Last week, he commented on Canada’s fiscal outlay during COVID. He said it was “overkill,” and warned that it was “bad macroeconomic policy on an enormous scale.” Seems just. The spending of the last year and a half has been wild, largely unaccounted for, rarely debated in Parliament and done without pattern or rationale, except to buy time or votes for the government. “Overkill” seems like the right word for it. Spending on the scale we have seen will inescapably lead to great problems in the future.



I was even more interested in Harper’s remarks on the current scourge of “woke” culture, the second and more insidious pestilence of our day. Woke culture is close-minded, toxic, self-righteous, punitive and merciless to any who dissent from any of its shallow, angry dogmas. And it is, alas, everywhere.

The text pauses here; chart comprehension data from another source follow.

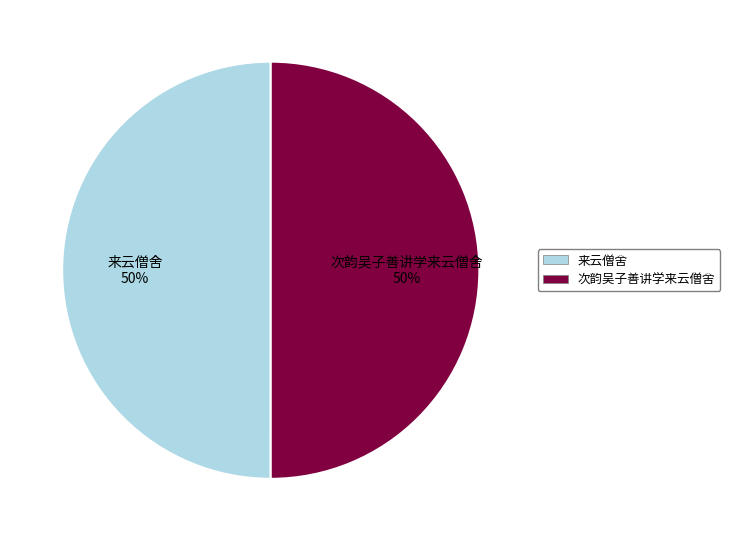

True or false: 来云僧舍 accounts for 37% of the total.

False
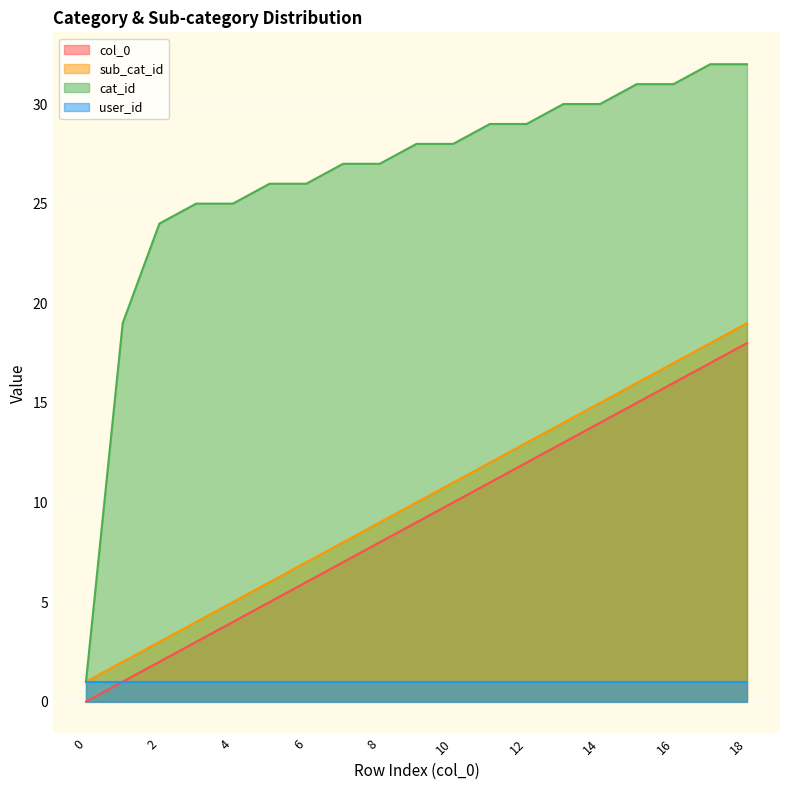

At how many categories does at least one series exceed 0?

19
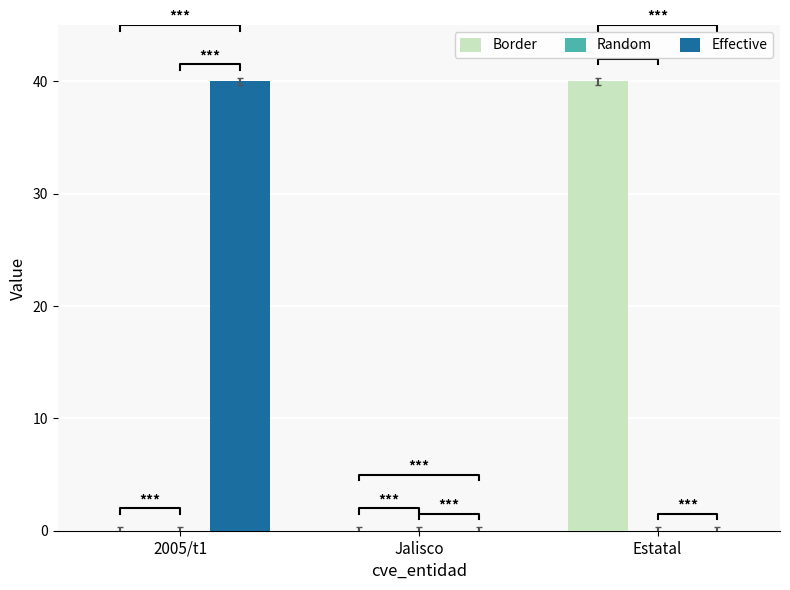

The value of Border at Estatal is 13.2. True or false?

False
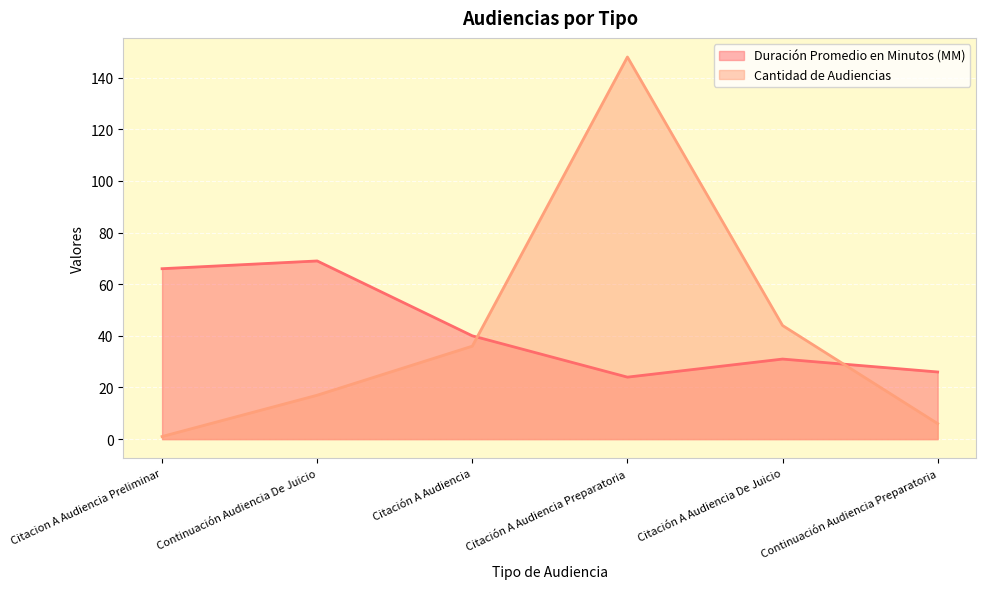

Where is Cantidad de Audiencias nearest to the value 74?

Citación A Audiencia De Juicio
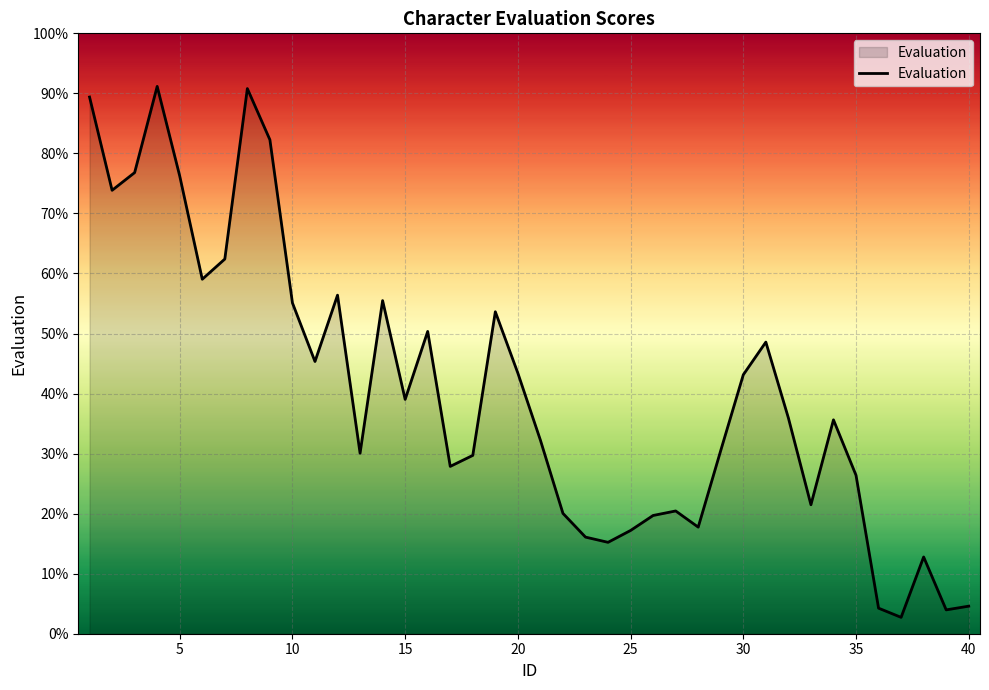

True or false: there are more than 2 points higher than both neighbors.

True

The woke are intolerant to the extreme. Dissent and you must be cancelled. They ban books. They pile on professors. They go after companies when they smell the slightest taint of non-compliance with their warped views. They are on a perpetual hair-trigger for every perceived or — this is important — manufactured grievance.


They are everywhere — in schools, universities, in business and broadcasting (CBC is woke central). And everywhere they are, they seek to undermine the basics tenets of a free society: free speech, free expression and free thought. For heaven’s sake, they even threaten libraries.


And yet people, the powerful and not-so-powerful, frequently give in to them and their cancel campaigns. They bow to the woke’s insolent pressure; they take a knee. Which is why, when Harper spoke last week, it was important that he spoke as he did: in clear and fully justified, yet dismissive, tones.


There was no equivocation or timidity in his words. He described the modern left as “nihilist” and bent on “ripping everything down.” And he was crystal clear about what this new, angry radicalism could mean: “If it plays out, our societies fail … the adolescent egos of the woke university crowd is not an alternative governing philosophy for any society.”


No taking a knee there. We need more leaders, past and present, to speak clearly and with the force of full conviction on the things that count. They are not plentiful these days, but at least we have one.